→ Selected passage
##############################

In this LITA’s 40th anniversary year, we have lost two icons to the profession who also served in LITA’s formative years as president. Henriette Avram passed away on April 22 and Frederick G. Kilgour passed on July 31. It’s hard to imagine today’s libraries without the work of these two giants of our profession. Their work was intertwined. Without the communications format of the MARC record championed by Henriette Avram, shared cataloging and OCLC, which Fred Kilgour founded, would not have been possible.

Much has been written about both of these people. However, it is fitting for LITA to recognize their special contribution to our organization which was still called the Information Science and Automation Division (ISAD) in their days. Fred Kilgour served as the eighth president for two terms in 1973-1975. Henriette Avram followed as president from 1975-1976. According to Stephen R. Salmon’s article, “LITA’s First Twenty-Five Years: A Brief History”, Kilgour, then at Yale Medical Library, was part of the group that actively worked to create the division collecting signatures for the required petition and then serving on the organizing committee. He immediately was appointed as the first editor of the new division’s journal, Journal of Library Automation (JOLA). Meanwhile, in January 1968, the Board approved the creation of 10 regional institutes “to tell the Project MARC story in technical detail to processing personnel throughout the country.” Henriette Avram was part of the team of presenters from LC and other pioneers in the implementation of MARC and the institutes attracted thousands of librarians. The regional institutes were continued through 1979 with several being offered each year. At Avram’s instigation, ALA created a committee, now known as MARBI, to review changes to the MARC format. The first meeting was held in January 1968 and had representations from ISAD, RTSD, and RSD. MARBI continues today to provide proper review of MARC changes.

##############################

→ Material provided
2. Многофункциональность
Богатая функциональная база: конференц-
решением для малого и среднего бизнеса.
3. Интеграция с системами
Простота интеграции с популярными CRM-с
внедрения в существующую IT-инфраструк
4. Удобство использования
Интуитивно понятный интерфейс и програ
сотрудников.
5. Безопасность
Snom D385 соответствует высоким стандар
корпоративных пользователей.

##############################

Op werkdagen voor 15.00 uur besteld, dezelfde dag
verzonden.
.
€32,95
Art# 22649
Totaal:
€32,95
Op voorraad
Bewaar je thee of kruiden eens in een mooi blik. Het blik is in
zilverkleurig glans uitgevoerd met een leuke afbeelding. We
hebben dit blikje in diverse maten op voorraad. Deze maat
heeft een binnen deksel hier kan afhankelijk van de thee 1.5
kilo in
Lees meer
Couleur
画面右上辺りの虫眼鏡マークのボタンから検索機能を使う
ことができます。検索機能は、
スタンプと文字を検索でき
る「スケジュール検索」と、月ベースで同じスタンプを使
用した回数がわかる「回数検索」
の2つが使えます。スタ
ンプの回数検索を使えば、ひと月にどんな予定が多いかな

##############################

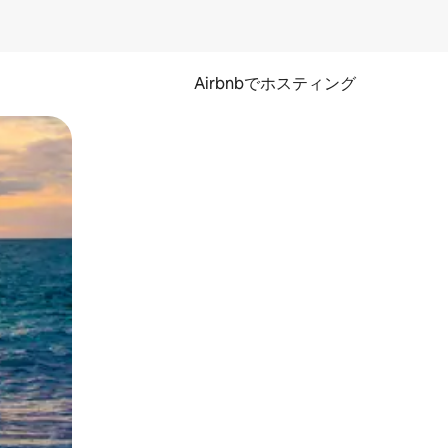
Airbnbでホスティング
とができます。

##############################

→ Work order A
From the passage on Avram and Kilgour, reproduce the text beginning at the words "In this LITA’s" and stopping after "have been possible.".
→ Work order B
According to the passage on Avram and Kilgour, what committee did ALA create at Henriette Avram's instigation to review changes to the MARC format?

→ Answer space A
In this LITA’s 40th anniversary year, we have lost two icons to the profession who also served in LITA’s formative years as president. Henriette Avram passed away on April 22 and Frederick G. Kilgour passed on July 31. It’s hard to imagine today’s libraries without the work of these two giants of our profession. Their work was intertwined. Without the communications format of the MARC record championed by Henriette Avram, shared cataloging and OCLC, which Fred Kilgour founded, would not have been possible.

→ Answer space B
MARBI